Sulla mia strada di artista ho inevitabilmente sfogliato molte monografie ed i miei occhi hanno vagato sui tanti, bellissimi, perfetti, grandi capolavori artistici che sono stati realizzati nella lunga storia di quel “bisogno” umano, che spinge l'uomo a prendere in mano il carboncino, la china, il colore e tutti quei mezzi che ha a disposizione e con i quali ha pensato, espresso e comunicato, la sua idea, il suo progetto artistico. Questi capolavori mi hanno entusiasmato e, copiandoli, ho imparato la lezione dei grandi maestri. Ma, all'inizio, è stata proprio quell'incisione in rame - cosi come, in seguito, tutta l'opera di quell'eccelso e universale olandese - che si è impressa nell'anima avvolgendola come il balsamo avvolge la ferita, ad essere letteralmente il movente, la luce fissa su cui indirizzare questo lungo e complicato viaggio spirituale nell'arte, pieno di sconfitte, di dubbi e di sempre nuove speranze, soddisfazioni e, infime, vittorie.
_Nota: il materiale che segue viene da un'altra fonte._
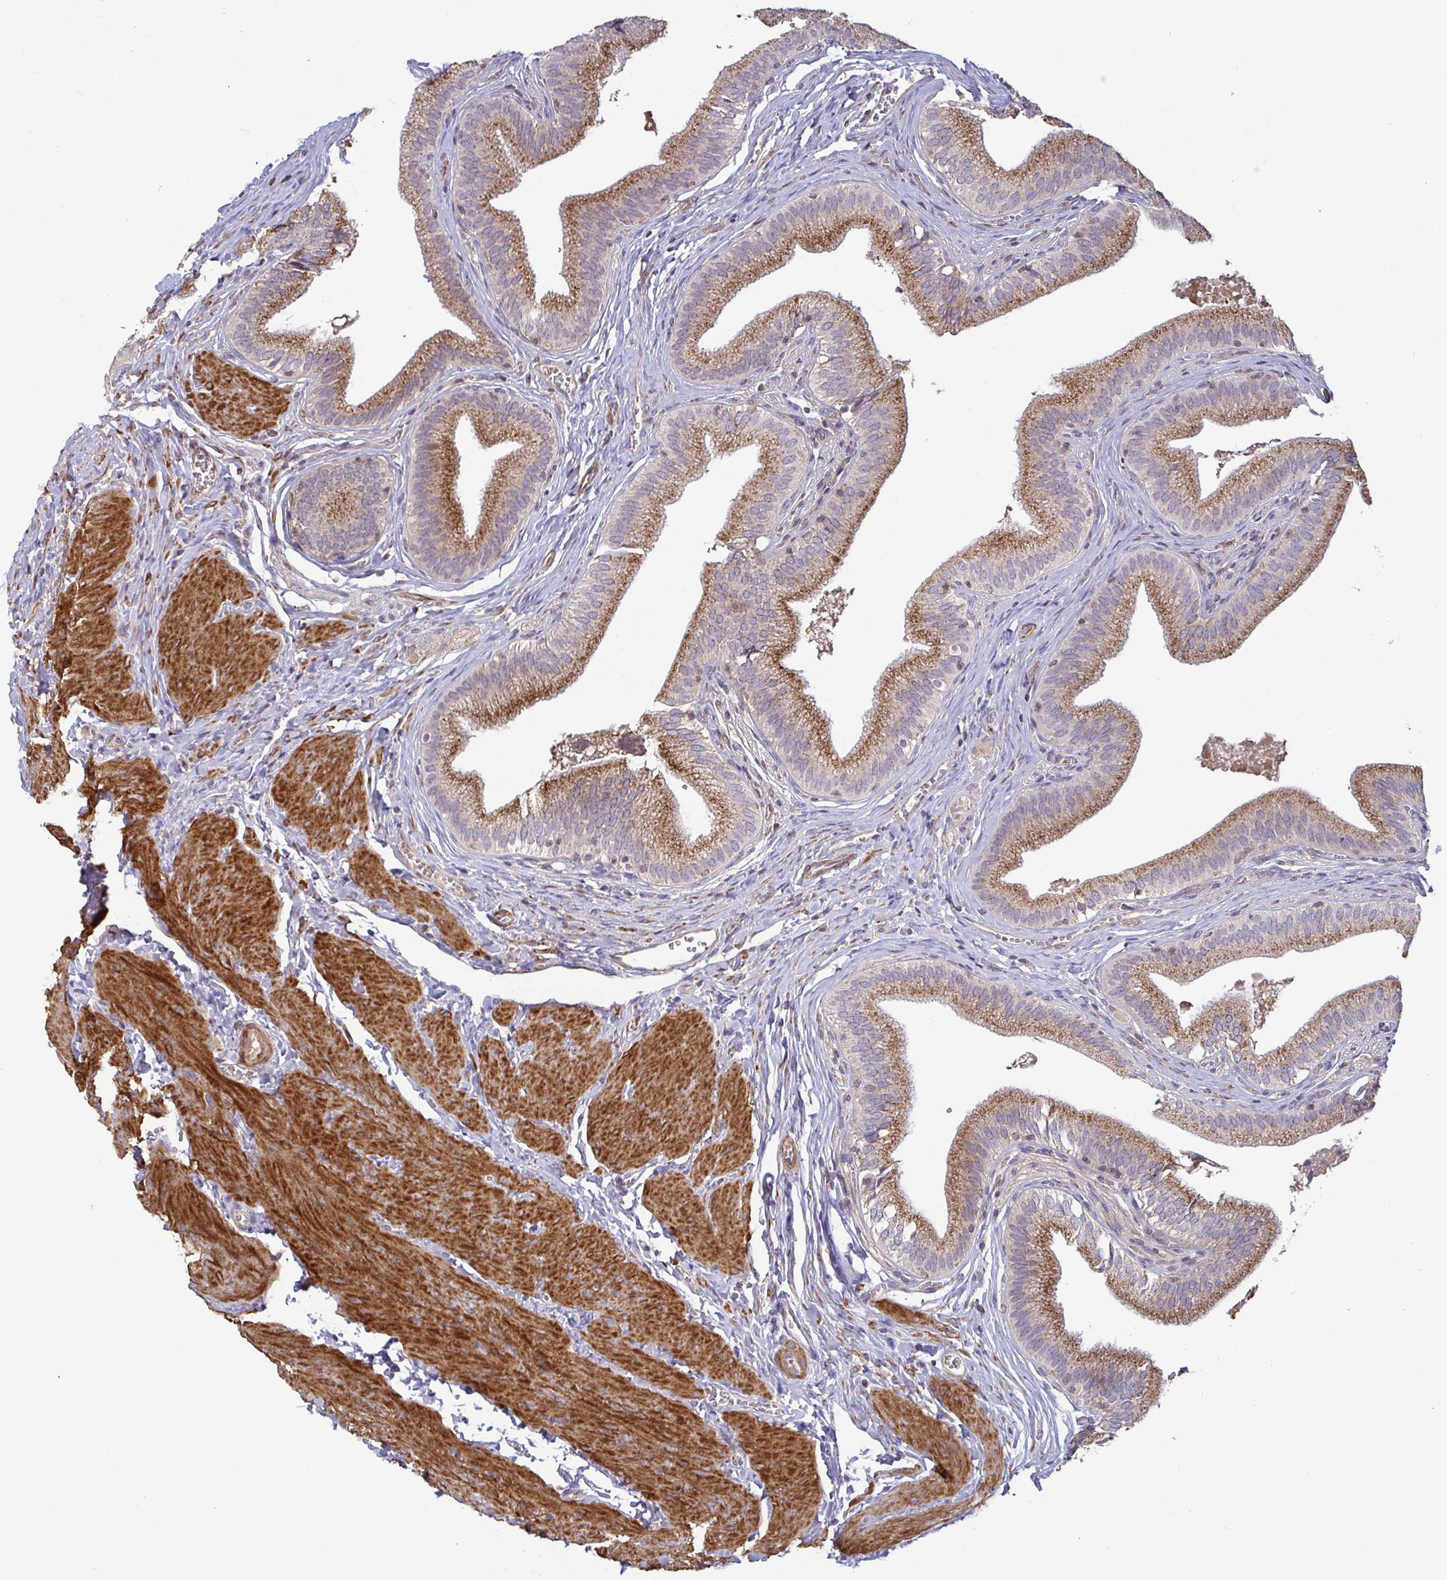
{"staining": {"intensity": "strong", "quantity": ">75%", "location": "cytoplasmic/membranous"}, "tissue": "gallbladder", "cell_type": "Glandular cells", "image_type": "normal", "snomed": [{"axis": "morphology", "description": "Normal tissue, NOS"}, {"axis": "topography", "description": "Gallbladder"}, {"axis": "topography", "description": "Peripheral nerve tissue"}], "caption": "DAB (3,3'-diaminobenzidine) immunohistochemical staining of unremarkable human gallbladder demonstrates strong cytoplasmic/membranous protein expression in about >75% of glandular cells. The protein is stained brown, and the nuclei are stained in blue (DAB IHC with brightfield microscopy, high magnification).", "gene": "SPRY1", "patient": {"sex": "male", "age": 17}}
L'incontro con quella piccola - ma allora per me grandissima - meraviglia disegnata è stato uno dei primi bagliori della bellezza tessuta dalla mano di un uomo; è stato per me uno di quei momenti magici, fatali, che mi hanno spinto con forza e, definitivamente, nel vortice del quadro e della pittura; ma è stato anche un fatto ancor più felice o dannoso: questo incontro ha definito tutta la mia filosofia e comprensione dell'arte, e il mio cammino con ed attraverso l'arte. E' diventata la misura ed il metro per tutte le mie concezioni dell'arte figurativa; lo sguardo ed il pensiero andranno cosi sempre a Lui.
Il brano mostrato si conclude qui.